* _Task instructions_
Look through the lines of the material and count those containing "obrázky". Give that count alone.

* _Exercise material_
===
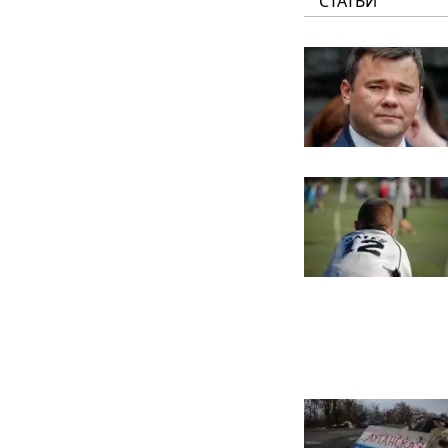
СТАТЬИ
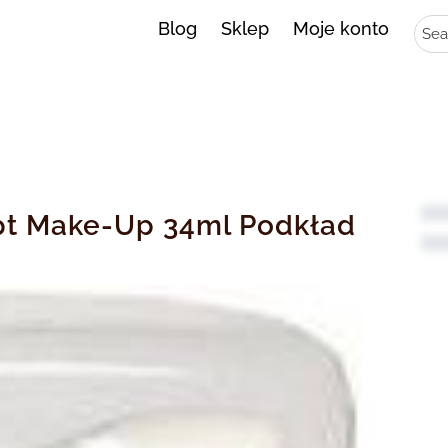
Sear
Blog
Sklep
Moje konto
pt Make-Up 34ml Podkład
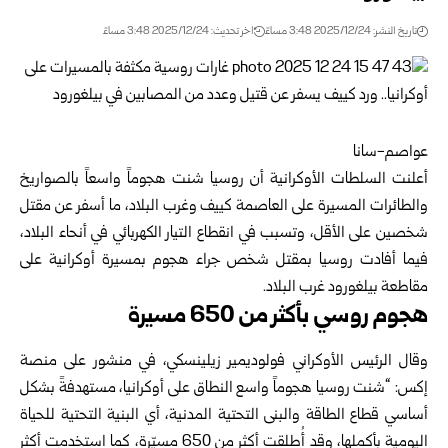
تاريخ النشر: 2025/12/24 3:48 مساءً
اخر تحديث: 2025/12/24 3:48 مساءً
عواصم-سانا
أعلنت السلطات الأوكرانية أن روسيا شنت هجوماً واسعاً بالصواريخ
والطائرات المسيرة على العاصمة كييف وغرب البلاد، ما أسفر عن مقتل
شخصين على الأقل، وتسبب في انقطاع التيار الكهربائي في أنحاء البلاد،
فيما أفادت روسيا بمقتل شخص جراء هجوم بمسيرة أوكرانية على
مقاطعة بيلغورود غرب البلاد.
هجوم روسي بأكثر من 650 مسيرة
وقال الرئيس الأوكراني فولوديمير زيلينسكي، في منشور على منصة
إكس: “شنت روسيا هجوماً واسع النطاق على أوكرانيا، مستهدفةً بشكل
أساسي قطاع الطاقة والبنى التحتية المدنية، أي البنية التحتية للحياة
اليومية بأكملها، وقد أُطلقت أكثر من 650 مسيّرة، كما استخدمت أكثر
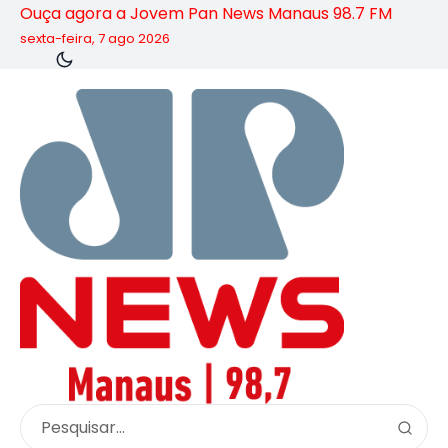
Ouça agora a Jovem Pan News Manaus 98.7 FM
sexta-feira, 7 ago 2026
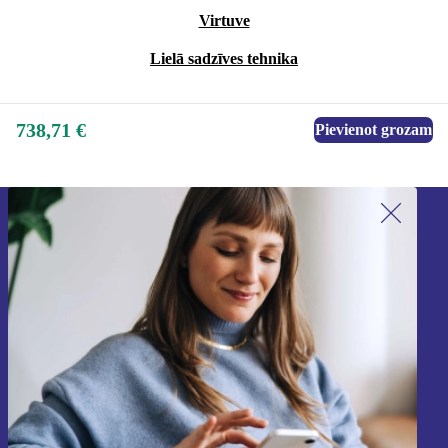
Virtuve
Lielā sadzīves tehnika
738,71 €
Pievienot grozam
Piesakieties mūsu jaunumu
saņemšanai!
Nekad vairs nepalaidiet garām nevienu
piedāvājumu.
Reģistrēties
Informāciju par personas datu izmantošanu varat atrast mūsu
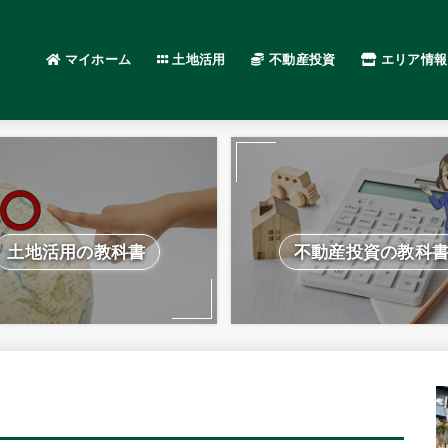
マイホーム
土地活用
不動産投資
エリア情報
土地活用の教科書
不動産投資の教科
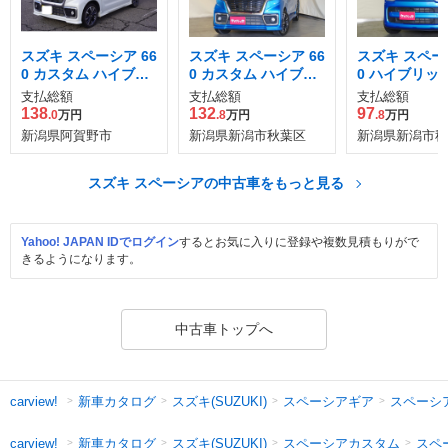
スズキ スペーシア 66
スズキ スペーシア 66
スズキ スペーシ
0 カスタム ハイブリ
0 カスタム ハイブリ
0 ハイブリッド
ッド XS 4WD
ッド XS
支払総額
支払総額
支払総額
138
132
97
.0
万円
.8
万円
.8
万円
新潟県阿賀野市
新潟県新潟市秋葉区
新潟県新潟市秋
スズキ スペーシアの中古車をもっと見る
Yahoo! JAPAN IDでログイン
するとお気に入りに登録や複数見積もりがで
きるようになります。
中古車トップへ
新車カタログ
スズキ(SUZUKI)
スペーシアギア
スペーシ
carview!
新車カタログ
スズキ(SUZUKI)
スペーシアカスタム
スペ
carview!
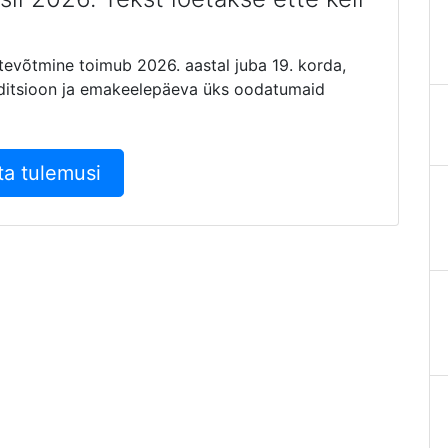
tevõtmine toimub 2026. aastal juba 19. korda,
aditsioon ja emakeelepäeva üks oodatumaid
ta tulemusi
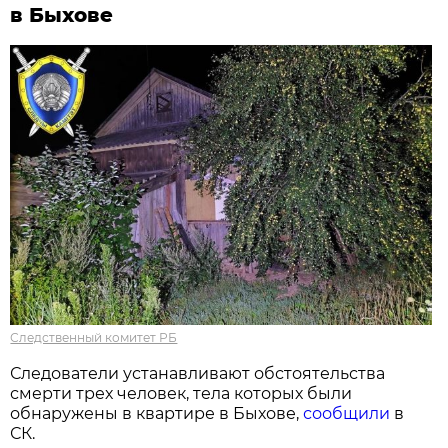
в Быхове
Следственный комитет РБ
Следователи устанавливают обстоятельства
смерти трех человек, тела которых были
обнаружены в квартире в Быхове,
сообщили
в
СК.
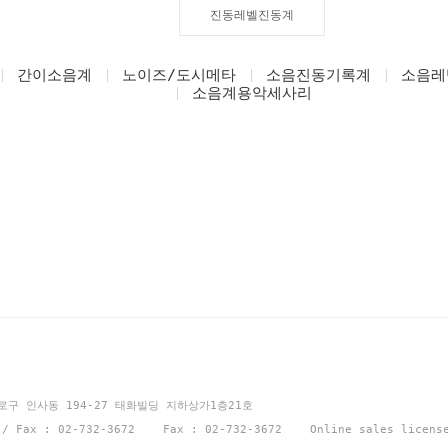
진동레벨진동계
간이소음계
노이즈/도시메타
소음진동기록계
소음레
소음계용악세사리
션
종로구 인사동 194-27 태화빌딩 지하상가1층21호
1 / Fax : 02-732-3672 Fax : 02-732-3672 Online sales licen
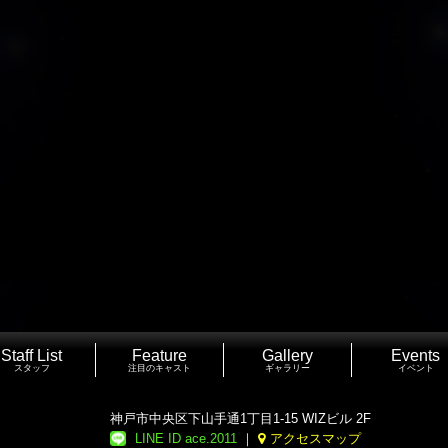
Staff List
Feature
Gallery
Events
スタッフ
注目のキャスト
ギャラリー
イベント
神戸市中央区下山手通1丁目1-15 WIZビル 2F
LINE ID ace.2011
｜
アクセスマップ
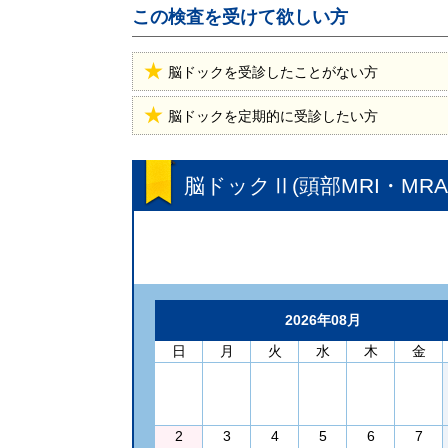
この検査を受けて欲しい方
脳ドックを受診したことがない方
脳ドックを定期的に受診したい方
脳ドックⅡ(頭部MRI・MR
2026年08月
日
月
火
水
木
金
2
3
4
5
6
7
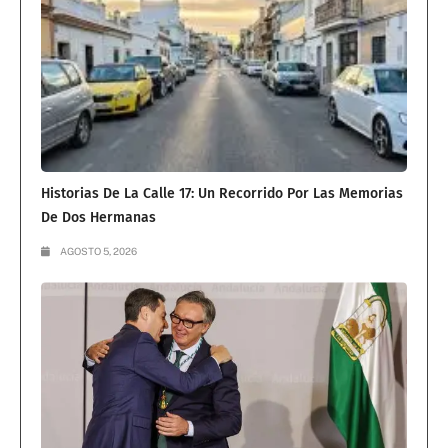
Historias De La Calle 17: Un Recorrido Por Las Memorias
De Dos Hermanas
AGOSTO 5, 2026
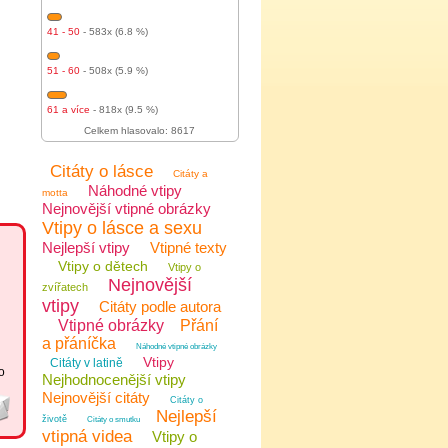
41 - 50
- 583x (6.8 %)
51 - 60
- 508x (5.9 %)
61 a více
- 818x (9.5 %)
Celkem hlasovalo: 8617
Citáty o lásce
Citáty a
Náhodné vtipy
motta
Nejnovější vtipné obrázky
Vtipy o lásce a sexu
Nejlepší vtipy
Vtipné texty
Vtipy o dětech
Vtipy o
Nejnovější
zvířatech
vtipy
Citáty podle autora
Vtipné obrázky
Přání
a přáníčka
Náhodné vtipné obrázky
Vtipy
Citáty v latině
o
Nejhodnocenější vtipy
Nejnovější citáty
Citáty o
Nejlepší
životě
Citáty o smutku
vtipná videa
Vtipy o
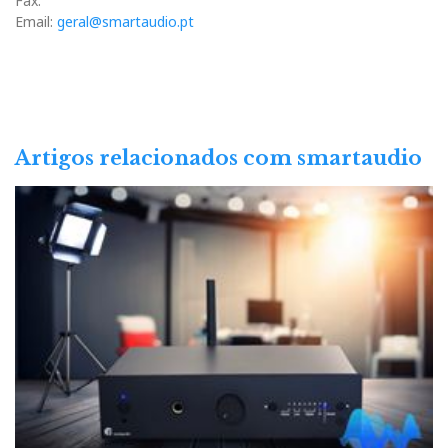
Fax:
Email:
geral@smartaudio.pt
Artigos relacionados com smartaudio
===
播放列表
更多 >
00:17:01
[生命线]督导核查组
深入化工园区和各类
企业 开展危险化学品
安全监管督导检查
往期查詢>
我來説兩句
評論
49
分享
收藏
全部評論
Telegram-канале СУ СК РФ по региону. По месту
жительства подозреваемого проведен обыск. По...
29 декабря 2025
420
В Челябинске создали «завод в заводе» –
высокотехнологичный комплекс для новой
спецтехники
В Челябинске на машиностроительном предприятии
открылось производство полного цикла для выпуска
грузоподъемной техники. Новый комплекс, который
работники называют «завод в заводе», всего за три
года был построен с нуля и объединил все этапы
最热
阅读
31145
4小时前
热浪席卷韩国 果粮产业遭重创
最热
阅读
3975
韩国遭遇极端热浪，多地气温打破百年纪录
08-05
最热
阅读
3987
===
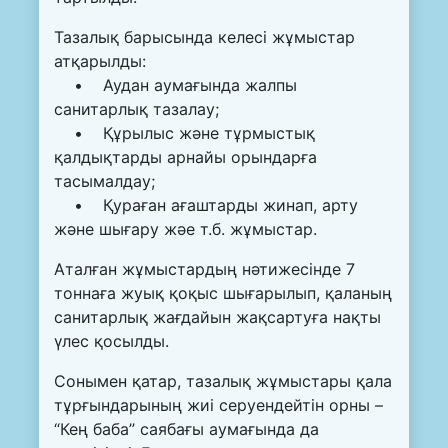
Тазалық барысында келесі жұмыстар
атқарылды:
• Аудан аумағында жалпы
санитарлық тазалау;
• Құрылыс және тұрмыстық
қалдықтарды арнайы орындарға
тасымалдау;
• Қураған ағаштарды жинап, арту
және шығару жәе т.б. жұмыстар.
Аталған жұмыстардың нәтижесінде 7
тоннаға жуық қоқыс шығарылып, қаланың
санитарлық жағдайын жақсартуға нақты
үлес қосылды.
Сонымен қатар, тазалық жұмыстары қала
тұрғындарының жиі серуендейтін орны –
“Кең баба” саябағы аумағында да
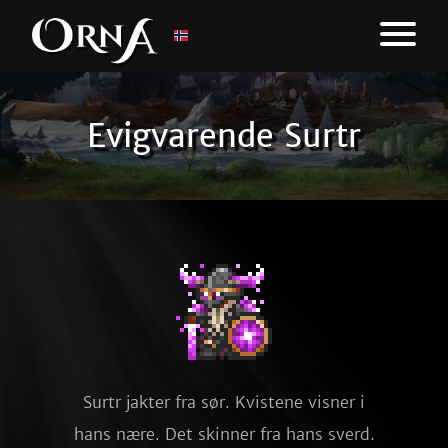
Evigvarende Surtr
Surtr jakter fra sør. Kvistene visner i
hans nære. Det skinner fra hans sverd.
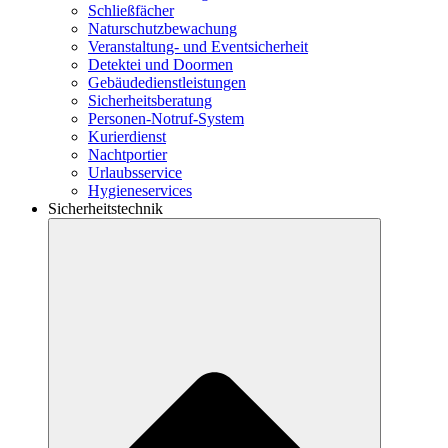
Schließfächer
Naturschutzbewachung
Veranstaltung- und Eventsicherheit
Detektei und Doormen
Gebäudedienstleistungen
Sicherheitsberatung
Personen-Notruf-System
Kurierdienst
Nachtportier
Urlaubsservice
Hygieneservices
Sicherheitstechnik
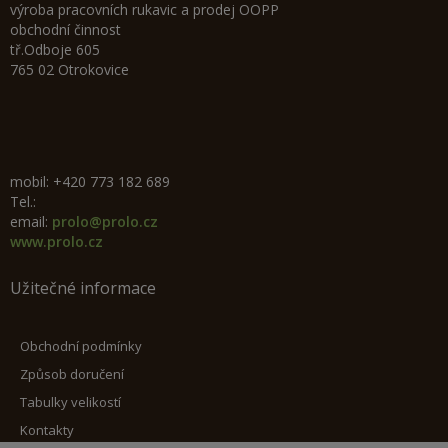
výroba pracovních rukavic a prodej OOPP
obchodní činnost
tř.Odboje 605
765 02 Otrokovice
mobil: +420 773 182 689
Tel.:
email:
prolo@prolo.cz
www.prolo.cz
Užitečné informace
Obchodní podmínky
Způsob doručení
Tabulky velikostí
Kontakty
===
* _Reply to the exercise_
3